Reproduce word for word the lines of the listing from the first one through the one with "कालो विशेषणत्वेन यस्माद्", omitting every picture.
++++ Provided material
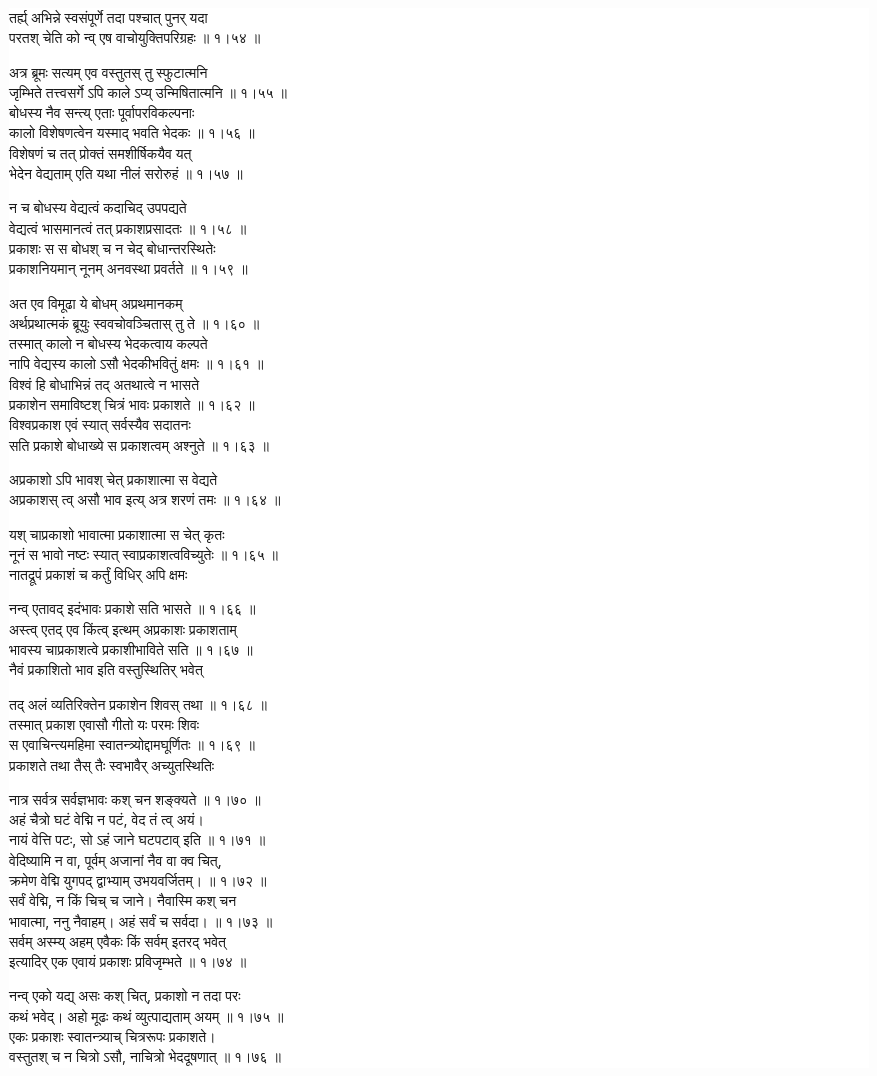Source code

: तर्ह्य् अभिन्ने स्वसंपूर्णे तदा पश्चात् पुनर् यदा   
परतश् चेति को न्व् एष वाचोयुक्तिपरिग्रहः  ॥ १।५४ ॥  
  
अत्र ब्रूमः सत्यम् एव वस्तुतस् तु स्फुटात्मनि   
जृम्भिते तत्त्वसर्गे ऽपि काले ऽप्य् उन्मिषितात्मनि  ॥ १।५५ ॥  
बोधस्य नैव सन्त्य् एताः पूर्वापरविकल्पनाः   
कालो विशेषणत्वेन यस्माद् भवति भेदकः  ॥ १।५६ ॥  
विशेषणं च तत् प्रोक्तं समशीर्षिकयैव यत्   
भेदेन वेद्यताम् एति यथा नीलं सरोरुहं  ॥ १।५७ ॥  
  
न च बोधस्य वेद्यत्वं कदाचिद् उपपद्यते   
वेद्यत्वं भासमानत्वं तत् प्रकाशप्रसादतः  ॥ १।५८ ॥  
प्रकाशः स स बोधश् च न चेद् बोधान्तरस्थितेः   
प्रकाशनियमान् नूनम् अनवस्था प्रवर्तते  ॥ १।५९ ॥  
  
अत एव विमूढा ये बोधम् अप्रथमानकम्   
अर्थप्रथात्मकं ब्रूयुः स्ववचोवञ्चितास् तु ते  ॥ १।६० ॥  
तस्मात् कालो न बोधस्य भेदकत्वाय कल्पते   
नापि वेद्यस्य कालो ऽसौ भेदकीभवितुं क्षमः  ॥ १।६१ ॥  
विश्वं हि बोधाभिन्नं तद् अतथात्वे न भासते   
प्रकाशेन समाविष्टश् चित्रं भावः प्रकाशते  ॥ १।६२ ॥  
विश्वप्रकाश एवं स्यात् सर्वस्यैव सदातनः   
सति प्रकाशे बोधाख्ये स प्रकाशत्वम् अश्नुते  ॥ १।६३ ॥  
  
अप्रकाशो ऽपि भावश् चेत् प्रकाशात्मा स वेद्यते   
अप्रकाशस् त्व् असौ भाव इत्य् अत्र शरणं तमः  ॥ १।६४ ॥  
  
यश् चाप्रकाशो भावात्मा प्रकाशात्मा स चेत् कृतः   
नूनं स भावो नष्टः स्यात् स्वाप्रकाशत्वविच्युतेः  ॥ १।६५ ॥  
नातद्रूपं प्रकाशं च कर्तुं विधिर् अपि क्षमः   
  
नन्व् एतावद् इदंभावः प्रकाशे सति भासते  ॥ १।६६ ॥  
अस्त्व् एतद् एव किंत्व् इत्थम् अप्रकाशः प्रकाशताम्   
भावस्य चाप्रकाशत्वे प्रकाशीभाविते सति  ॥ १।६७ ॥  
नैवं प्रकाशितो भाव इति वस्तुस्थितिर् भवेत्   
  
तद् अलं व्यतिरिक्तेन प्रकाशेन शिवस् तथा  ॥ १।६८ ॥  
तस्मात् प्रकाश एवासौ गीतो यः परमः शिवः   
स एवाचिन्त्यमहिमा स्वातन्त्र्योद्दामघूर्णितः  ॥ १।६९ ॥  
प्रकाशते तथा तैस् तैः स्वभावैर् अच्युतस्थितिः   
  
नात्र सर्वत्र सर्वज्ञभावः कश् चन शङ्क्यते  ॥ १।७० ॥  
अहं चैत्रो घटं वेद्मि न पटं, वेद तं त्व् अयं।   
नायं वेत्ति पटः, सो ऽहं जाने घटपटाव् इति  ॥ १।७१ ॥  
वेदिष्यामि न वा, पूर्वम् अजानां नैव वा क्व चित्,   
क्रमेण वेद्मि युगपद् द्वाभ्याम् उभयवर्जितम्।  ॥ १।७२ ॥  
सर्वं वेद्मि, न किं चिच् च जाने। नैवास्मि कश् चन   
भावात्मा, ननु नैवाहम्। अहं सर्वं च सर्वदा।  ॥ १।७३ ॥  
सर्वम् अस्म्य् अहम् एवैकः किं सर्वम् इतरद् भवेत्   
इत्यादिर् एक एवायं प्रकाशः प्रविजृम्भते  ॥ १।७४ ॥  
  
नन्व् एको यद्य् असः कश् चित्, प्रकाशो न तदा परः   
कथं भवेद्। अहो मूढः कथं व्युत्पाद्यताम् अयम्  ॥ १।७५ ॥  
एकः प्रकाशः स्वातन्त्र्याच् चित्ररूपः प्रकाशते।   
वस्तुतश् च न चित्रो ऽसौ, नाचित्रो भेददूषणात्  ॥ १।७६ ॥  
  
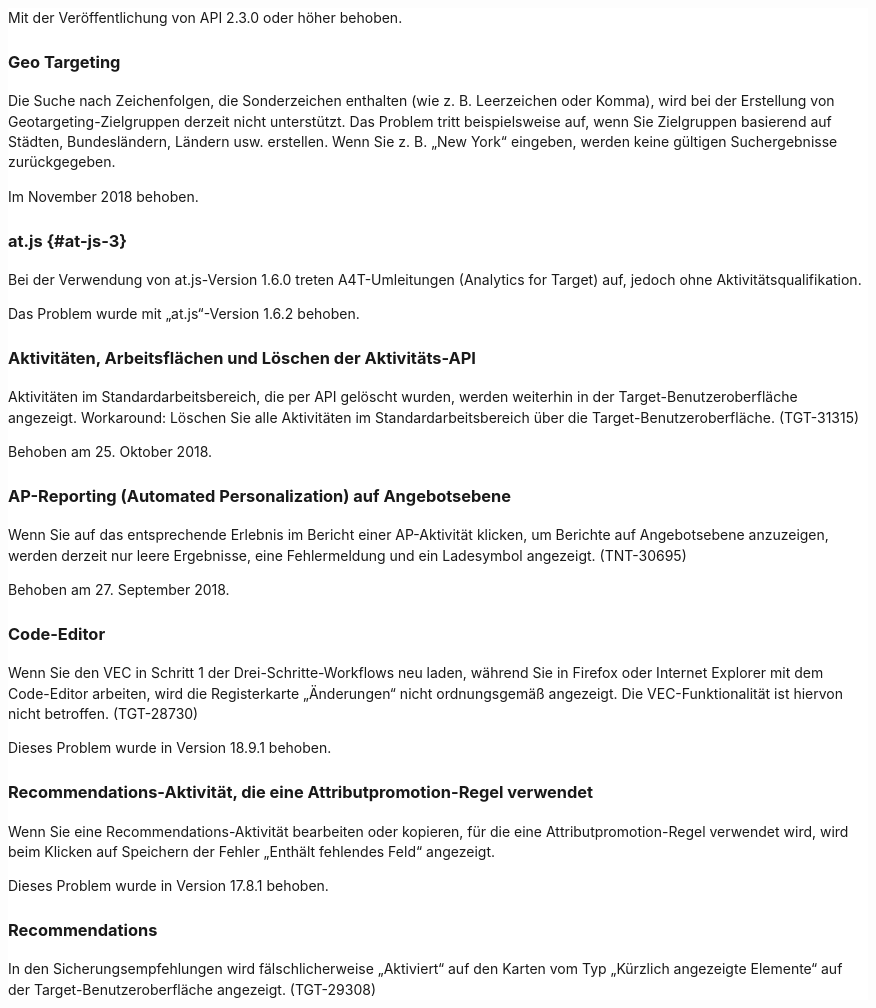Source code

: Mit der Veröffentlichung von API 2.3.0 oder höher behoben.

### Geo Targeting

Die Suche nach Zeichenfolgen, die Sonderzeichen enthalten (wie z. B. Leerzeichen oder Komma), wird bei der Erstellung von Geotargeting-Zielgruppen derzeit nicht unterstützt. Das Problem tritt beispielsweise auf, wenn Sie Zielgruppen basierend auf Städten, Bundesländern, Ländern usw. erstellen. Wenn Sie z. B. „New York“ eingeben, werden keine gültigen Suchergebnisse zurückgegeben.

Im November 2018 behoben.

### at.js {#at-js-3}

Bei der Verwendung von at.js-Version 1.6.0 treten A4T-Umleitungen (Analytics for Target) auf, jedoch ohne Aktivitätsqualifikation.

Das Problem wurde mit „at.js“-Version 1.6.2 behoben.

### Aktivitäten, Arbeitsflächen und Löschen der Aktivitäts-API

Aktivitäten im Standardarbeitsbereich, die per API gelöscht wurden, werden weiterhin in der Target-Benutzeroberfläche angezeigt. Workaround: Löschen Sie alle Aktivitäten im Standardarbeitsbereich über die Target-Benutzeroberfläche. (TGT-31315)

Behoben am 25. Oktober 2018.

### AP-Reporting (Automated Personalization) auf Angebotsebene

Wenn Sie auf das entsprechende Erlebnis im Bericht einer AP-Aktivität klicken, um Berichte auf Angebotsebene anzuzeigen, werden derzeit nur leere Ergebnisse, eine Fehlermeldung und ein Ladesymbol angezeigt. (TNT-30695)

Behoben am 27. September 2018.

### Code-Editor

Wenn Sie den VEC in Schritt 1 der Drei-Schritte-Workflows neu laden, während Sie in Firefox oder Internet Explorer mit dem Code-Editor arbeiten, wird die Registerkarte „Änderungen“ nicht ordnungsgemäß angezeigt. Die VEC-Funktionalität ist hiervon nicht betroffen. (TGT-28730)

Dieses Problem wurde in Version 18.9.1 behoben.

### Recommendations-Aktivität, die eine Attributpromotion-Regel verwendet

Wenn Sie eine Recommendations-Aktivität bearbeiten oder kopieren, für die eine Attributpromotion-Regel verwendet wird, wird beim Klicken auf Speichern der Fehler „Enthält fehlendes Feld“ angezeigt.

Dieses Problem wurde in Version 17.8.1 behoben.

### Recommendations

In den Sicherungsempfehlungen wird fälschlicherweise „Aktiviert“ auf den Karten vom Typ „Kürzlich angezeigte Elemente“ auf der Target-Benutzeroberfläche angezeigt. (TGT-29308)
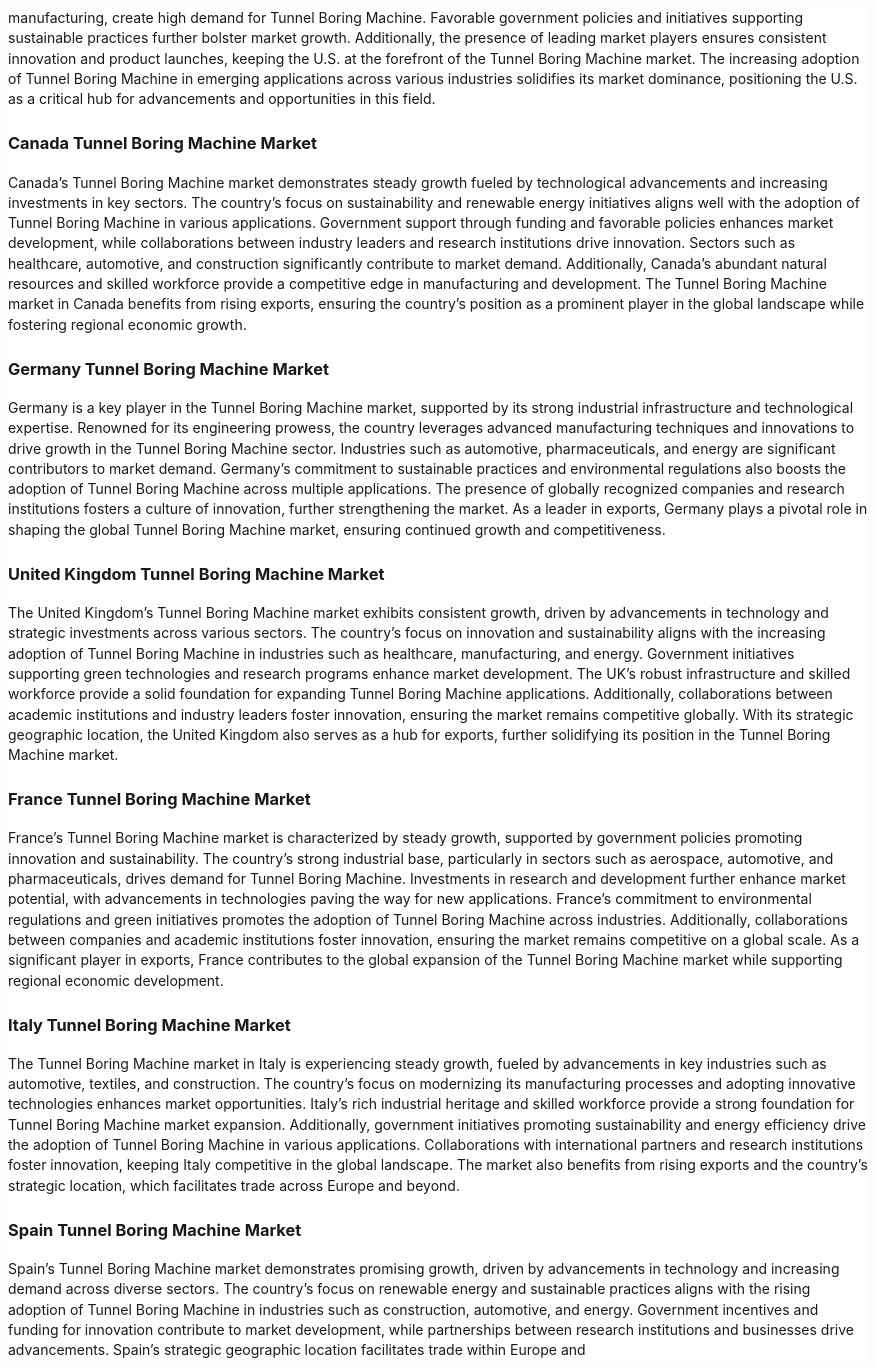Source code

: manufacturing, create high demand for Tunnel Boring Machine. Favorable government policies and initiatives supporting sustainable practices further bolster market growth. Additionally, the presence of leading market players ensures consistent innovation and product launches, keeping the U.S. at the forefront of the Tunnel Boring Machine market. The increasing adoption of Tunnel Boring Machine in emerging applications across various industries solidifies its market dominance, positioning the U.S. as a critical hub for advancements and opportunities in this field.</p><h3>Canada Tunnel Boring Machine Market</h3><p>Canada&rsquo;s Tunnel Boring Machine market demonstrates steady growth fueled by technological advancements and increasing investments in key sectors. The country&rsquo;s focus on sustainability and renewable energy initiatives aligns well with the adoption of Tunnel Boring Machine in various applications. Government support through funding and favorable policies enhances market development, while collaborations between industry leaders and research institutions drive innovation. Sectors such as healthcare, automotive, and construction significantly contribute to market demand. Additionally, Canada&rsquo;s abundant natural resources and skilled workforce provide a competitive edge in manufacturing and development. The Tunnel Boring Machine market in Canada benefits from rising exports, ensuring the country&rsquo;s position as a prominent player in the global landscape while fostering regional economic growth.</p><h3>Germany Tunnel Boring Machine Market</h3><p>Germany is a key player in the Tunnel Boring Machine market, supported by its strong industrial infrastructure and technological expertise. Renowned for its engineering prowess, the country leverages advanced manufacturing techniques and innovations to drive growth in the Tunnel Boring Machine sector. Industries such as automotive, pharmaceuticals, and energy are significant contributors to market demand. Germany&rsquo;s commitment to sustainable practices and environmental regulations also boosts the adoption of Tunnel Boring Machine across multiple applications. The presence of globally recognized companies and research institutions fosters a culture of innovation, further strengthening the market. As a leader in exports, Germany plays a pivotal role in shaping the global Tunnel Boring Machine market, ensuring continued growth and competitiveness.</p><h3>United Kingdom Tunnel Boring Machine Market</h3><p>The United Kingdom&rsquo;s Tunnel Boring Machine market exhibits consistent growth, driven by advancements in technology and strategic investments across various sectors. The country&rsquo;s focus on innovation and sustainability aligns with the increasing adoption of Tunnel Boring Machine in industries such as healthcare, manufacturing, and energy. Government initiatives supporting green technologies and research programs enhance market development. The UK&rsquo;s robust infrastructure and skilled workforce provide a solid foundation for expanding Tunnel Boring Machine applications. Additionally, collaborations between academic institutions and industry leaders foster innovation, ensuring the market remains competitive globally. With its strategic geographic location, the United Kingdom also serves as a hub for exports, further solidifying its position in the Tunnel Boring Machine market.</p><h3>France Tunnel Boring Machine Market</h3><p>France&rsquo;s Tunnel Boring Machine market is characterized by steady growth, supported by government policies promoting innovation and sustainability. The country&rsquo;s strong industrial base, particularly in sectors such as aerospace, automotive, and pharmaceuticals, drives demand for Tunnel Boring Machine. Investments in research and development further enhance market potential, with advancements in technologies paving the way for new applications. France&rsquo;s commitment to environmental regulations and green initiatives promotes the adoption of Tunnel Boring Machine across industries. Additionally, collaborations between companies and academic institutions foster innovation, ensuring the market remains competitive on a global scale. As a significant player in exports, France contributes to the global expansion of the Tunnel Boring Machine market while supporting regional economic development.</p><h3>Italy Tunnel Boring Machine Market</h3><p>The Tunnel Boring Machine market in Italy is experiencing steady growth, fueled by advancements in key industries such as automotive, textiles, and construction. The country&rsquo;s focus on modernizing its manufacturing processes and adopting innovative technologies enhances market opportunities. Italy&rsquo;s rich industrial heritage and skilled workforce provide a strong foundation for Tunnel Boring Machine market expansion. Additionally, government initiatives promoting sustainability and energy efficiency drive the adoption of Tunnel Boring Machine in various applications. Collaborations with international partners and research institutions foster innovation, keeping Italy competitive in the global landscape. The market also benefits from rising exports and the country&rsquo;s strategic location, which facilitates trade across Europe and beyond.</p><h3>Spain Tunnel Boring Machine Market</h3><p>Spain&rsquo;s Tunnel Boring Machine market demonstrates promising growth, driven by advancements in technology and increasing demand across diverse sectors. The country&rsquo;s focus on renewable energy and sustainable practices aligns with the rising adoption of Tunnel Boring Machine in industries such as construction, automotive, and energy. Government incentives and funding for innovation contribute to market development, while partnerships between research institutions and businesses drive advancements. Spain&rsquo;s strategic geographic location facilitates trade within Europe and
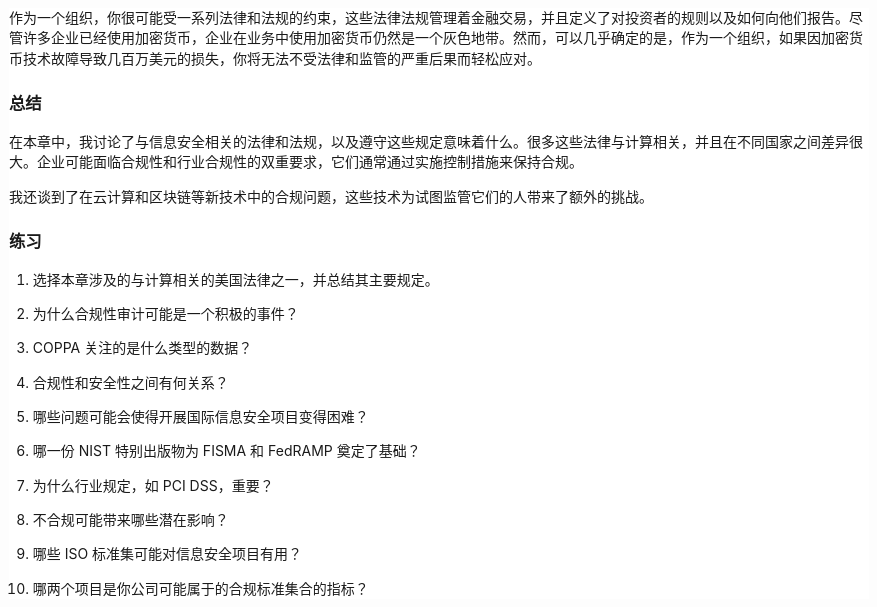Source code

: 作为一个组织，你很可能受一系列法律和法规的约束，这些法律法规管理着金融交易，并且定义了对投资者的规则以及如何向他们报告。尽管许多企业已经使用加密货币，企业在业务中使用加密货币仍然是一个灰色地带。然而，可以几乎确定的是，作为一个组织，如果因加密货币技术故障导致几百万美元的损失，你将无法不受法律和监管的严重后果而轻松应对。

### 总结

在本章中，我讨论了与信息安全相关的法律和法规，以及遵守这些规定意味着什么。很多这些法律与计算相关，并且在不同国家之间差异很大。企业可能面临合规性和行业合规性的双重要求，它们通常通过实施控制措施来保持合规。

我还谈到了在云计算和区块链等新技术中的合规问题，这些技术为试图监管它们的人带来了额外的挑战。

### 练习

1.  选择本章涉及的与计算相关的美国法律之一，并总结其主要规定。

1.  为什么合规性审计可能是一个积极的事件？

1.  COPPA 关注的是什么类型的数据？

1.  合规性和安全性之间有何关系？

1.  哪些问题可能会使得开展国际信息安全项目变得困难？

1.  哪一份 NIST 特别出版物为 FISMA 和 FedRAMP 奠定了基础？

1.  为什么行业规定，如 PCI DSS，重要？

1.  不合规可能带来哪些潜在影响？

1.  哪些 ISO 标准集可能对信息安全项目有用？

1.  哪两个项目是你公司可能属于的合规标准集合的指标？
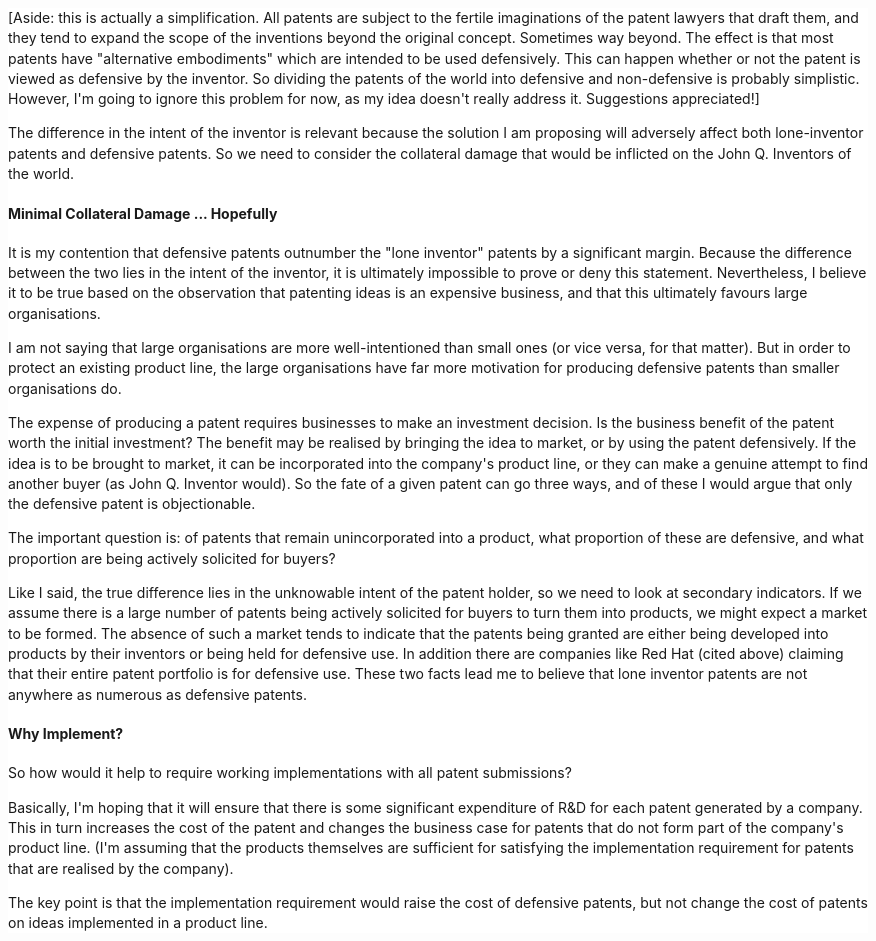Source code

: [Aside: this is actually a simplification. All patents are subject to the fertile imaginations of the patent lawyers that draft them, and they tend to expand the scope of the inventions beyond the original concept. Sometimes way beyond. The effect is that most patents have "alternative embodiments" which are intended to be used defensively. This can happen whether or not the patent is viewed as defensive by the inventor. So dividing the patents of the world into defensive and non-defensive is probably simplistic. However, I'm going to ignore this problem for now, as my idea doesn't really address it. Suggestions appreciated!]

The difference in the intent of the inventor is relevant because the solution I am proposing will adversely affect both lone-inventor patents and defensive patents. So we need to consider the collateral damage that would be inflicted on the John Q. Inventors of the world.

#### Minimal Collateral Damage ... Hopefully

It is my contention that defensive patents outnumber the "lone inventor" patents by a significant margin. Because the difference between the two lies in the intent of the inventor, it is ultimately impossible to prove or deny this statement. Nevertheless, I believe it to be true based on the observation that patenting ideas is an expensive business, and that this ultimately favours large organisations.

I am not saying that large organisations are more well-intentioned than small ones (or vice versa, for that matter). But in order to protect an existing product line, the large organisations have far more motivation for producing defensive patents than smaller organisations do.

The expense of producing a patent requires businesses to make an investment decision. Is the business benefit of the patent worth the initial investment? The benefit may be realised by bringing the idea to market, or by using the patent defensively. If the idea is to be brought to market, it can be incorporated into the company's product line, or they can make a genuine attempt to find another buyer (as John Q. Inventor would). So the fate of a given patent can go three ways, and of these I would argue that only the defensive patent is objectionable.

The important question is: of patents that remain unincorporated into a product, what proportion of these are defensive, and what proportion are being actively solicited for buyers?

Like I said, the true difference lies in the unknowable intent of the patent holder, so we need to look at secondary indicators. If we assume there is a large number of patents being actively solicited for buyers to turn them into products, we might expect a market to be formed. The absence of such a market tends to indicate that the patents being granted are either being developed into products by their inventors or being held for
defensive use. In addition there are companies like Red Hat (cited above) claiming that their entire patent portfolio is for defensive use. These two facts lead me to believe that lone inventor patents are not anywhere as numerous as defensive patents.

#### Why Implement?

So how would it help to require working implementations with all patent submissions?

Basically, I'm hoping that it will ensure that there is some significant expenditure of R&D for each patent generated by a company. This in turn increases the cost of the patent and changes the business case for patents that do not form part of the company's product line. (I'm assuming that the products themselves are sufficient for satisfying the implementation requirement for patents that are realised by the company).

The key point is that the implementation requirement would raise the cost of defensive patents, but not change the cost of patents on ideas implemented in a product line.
++++++++
Worked solution ::
Source code

: तर्ह्य् अभिन्ने स्वसंपूर्णे तदा पश्चात् पुनर् यदा   
परतश् चेति को न्व् एष वाचोयुक्तिपरिग्रहः  ॥ १।५४ ॥  
  
अत्र ब्रूमः सत्यम् एव वस्तुतस् तु स्फुटात्मनि   
जृम्भिते तत्त्वसर्गे ऽपि काले ऽप्य् उन्मिषितात्मनि  ॥ १।५५ ॥  
बोधस्य नैव सन्त्य् एताः पूर्वापरविकल्पनाः   
कालो विशेषणत्वेन यस्माद् भवति भेदकः  ॥ १।५६ ॥  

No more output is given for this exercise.